Code for Fig. 1 takes previously preprocessed object toplot.heat as argument for ggplot object ggheat. X (years) and Y (fatalities) intersections painted as dots of size 4 and transparency of 50% are coloured by type of event.
ggheat <- ggplot(toplot.heat, aes(initdate2, fatalities))
ggheat + geom_point(aes(color = event), size = 4, alpha = 1/2) +
scale_y_continuous(limits = c(0, 600), breaks = seq(0, 600, by = 50)) +
labs(title = " Deaths by Heat Events") +
labs(x = "Year", y = "Number of fatalities",
caption = "Fig. 1 NOOA Storm Database. Deaths by Heat Events")
Note. The highest point in the plot corresponds to 583 deaths in one day of the widely documented 1995 Chicago heat wave here referenced from the Wikipedia.
- 2.1.4 Time series plot showing fatalities by tornadoes.
Code for Fig. 2 takes previously preprocessed object toplot.tndo as argument for ggplot object ggtndo. X (years) and Y (fatalities) intersections painted as dots of size 4 and transparency of 50% are coloured by type of event.
ggtndo <- ggplot(toplot.tndo, aes(initdate2, fatalities))
ggtndo + geom_point(aes(color = event), size = 4, alpha = 1/2) +
scale_y_continuous(limits = c(0, 600), breaks = seq(0, 600, by = 50)) +
labs(title = " Deaths by Tornado Events") +
labs(x = "Year", y = "Number of fatalities",
caption = "Fig. 2 NOOA Storm Database. Deaths by Tornado Events")
Marginal Note. A single life loss can show its value for this paper, increasing the number of fatalities in section 1.1.1 and looking the effect in the Fig. 1 plot. E.g., when reaching the fatalities > 9 conditional, more than ten years of deaths by heat disappear from the plot; and both plots lose a lot of density at their bottom lines; and in year 2004 there was only one death by heat, as point for year 2004 disappear from the plot bottom line at fatalities > 1
2.2 Propery/Infrastructure and Crops Issues results
- 2.2.1 Time series plot showing damages in Property/Infrastructure and Crops.
ggdmgs <- ggplot(toplot.alltogether, aes(bgndate, dlstot/1000000))

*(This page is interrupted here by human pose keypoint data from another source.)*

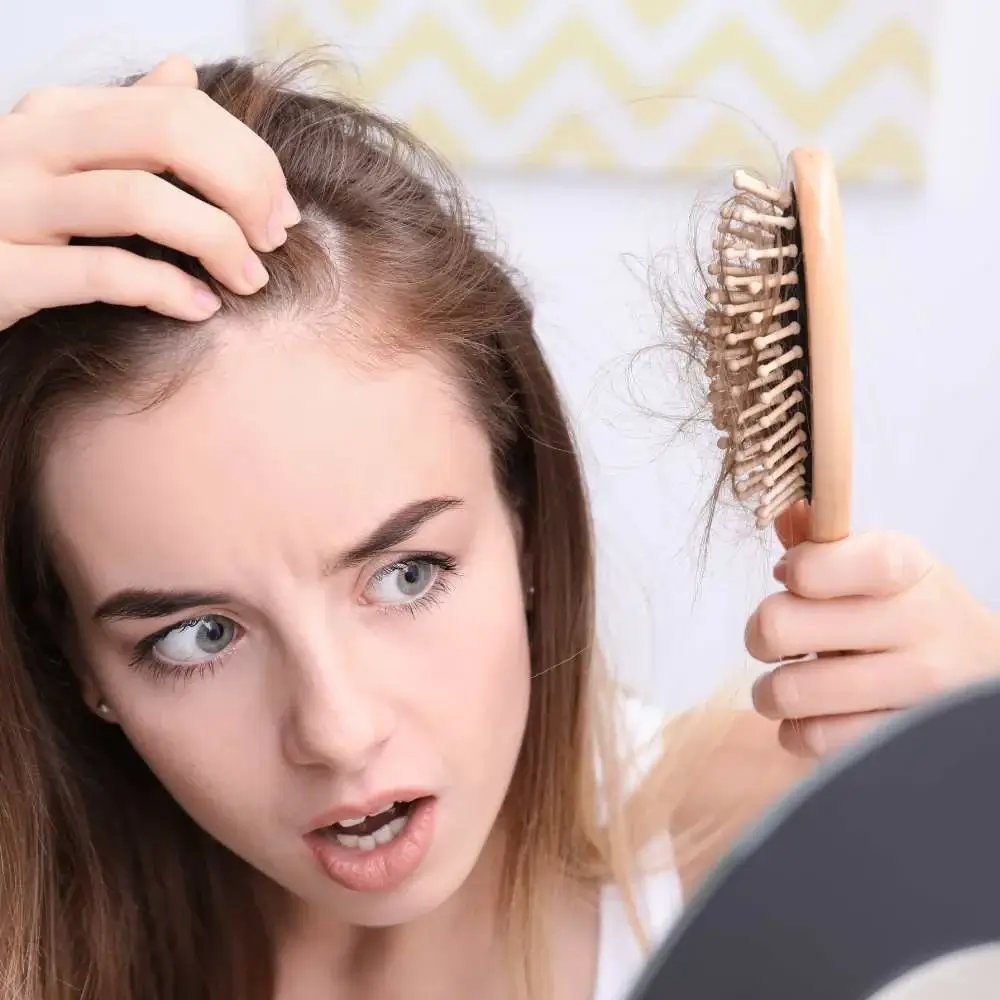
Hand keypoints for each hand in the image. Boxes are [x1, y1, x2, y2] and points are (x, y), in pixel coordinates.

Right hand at [0, 54, 298, 330]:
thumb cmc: (18, 225)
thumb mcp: (67, 161)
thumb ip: (126, 123)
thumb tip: (182, 73)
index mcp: (56, 114)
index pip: (178, 107)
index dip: (249, 156)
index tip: (280, 209)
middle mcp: (29, 145)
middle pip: (166, 134)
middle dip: (243, 185)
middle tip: (274, 238)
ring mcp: (10, 205)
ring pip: (138, 199)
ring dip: (217, 242)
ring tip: (249, 279)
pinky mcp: (3, 272)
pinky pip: (103, 272)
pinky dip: (168, 290)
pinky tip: (201, 307)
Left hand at [746, 502, 999, 757]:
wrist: (983, 667)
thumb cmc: (909, 607)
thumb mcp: (878, 562)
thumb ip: (823, 542)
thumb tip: (785, 513)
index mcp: (902, 566)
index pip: (814, 564)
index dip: (791, 572)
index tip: (796, 580)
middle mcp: (915, 621)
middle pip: (779, 625)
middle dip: (759, 635)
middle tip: (773, 641)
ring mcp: (916, 684)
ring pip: (790, 690)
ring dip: (770, 691)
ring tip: (785, 684)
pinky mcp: (903, 736)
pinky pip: (813, 737)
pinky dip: (796, 730)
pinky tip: (812, 716)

ggdmgs + geom_point(aes(color = event), size = 4, alpha = 1/2) +
labs(title = " Damages in Property/Infrastructure and Crops") +
labs(x = "Year", y = "Millions of US Dollars",
caption = "Fig. 3 NOOA Storm Database. Property/Infrastructure and Crops Issues")
Note. The events of the first days of January of year 2006 reflected in the 115 billion dollars by flood damages reported in this plot, are in depth described in the
Storms and Flooding in California in December 2005 and January 2006 paper from the U.S. Department of the Interior, and the U.S. Geological Survey.
3. FINAL REMARKS
Data gathering of fatalities due to heat events begins around 1993, while fatalities by tornados start in the early 1950s. In general, recordings of fatalities lie beneath the 50 deaths by event line. With no further analysis, the damages in Property/Infrastructure and Crops evolve towards events (reaching peaks in years 2005 and 2006) related to heat and drought events, seemingly showing correspondence with “El niño” and “La niña” latest aggravated phenomenons in the Pacific Ocean warmest shore regions.